- TRECHO SELECIONADO
____
#11 Resenhas Breves - "Trilogia de Copenhagen", de Tove Ditlevsen
Uma autobiografia que teria sido o grande livro da minha pré-adolescência
“A infância é longa e estreita feito um caixão e não dá para escapar dela por conta própria.”
Uma autobiografia que tem essa frase nos seus primeiros capítulos jamais poderia me deixar indiferente. Escolhi Trilogia de Copenhagen para ser o primeiro livro dos meus 37 anos depois de pensar em lê-la por meses, desde pelo menos novembro do ano passado, quando li uma resenha na revista Quatro Cinco Um. O volume alaranjado esteve nas prateleiras das duas livrarias sobre as quais eu vivo, em suas vitrines, sempre à mão para quando eu quisesse me demorar nele. Mas eu acabava deixando para depois, olhando para o sorriso da autora com a certeza de que este seria um livro que me agradaria.
____
- OBJETIVO DO EXERCÍCIO
Responda com base na resenha sobre Trilogia de Copenhagen:
(a) Na frase citada, a infância é comparada a quê?
(b) Em que revista foi lida, em novembro do ano passado, uma resenha do livro?
(c) De que cor é o volume descrito nas prateleiras das livrarias?
____
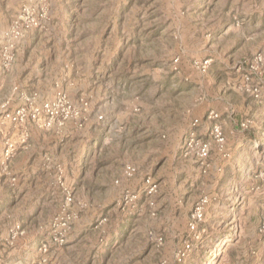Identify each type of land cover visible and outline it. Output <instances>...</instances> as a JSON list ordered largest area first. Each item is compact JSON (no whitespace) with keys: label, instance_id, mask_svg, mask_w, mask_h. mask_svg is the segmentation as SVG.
<instances>
[{"label":"rangeland","instance_id":"1","mask_svg":"<svg viewBox=\"0 0 264 264\" xmlns=\"http://www.w3.org/2000/svg\"><path fill=\"white\" fill-rule=\"evenodd\" d=\"M0 264H264V0H0Z\"/></svg>","mask_w":264,"mask_h":264},{"label":"built area","instance_id":"2","mask_svg":"<svg viewBox=\"0 0 264 264\" xmlns=\"http://www.w3.org/2000/svg\"><path fill=\"white\" fill-rule=\"evenodd\" d=\"M219 117L217 114L212 113L211 119L217 120ZM196 126V124H194ZM212 137L214 141L220 146L224 147L226 143V139L224 133L219 125H215L212 128ZM187 152L188 154H195L200 159H205L209 154V145L204 144L198 139L193 133L187 143ZM136 169L135 167L129 165L125 167L124 173L127 178H132L135 175ZM148 184L151 185L150 179L147 181ZM155 186L151 188L153 190ZM209 201L207 198L201 199V201L196 205L192 214L191 221L189 223V230L193 233V239L190 242H187L184 245V248L181 251V255L185 256L187 252H189L193 247V241L199 239V235L197 234L199 224L204 220L205 217V209L208 205ZM159 243L162 242V239H157Z\"/></svg>","mask_w":264,"mask_h":264}]
</instances>
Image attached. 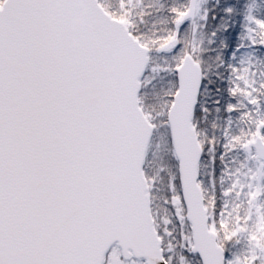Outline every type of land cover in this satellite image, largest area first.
<instances>
[{
	"label": "snow or ice",
	"instance_id": "6c2138e0",
	"mask_svg": "<svg viewBox=\"0 0 264 264\" xmlns=\"http://www.w3.org/2000/svg\"><path fill=\"white\" fill-rule=\"evenodd\" d=\"M0 264H264V0H0Z\"/></svg>",
	"mask_w": 264,
	"mask_h": 264
}]
</instances>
____
- RESOLUÇÃO DO EXERCÍCIO
(a) A um caixão, longo e estreito.
(b) Na revista Quatro Cinco Um.
(c) Alaranjado.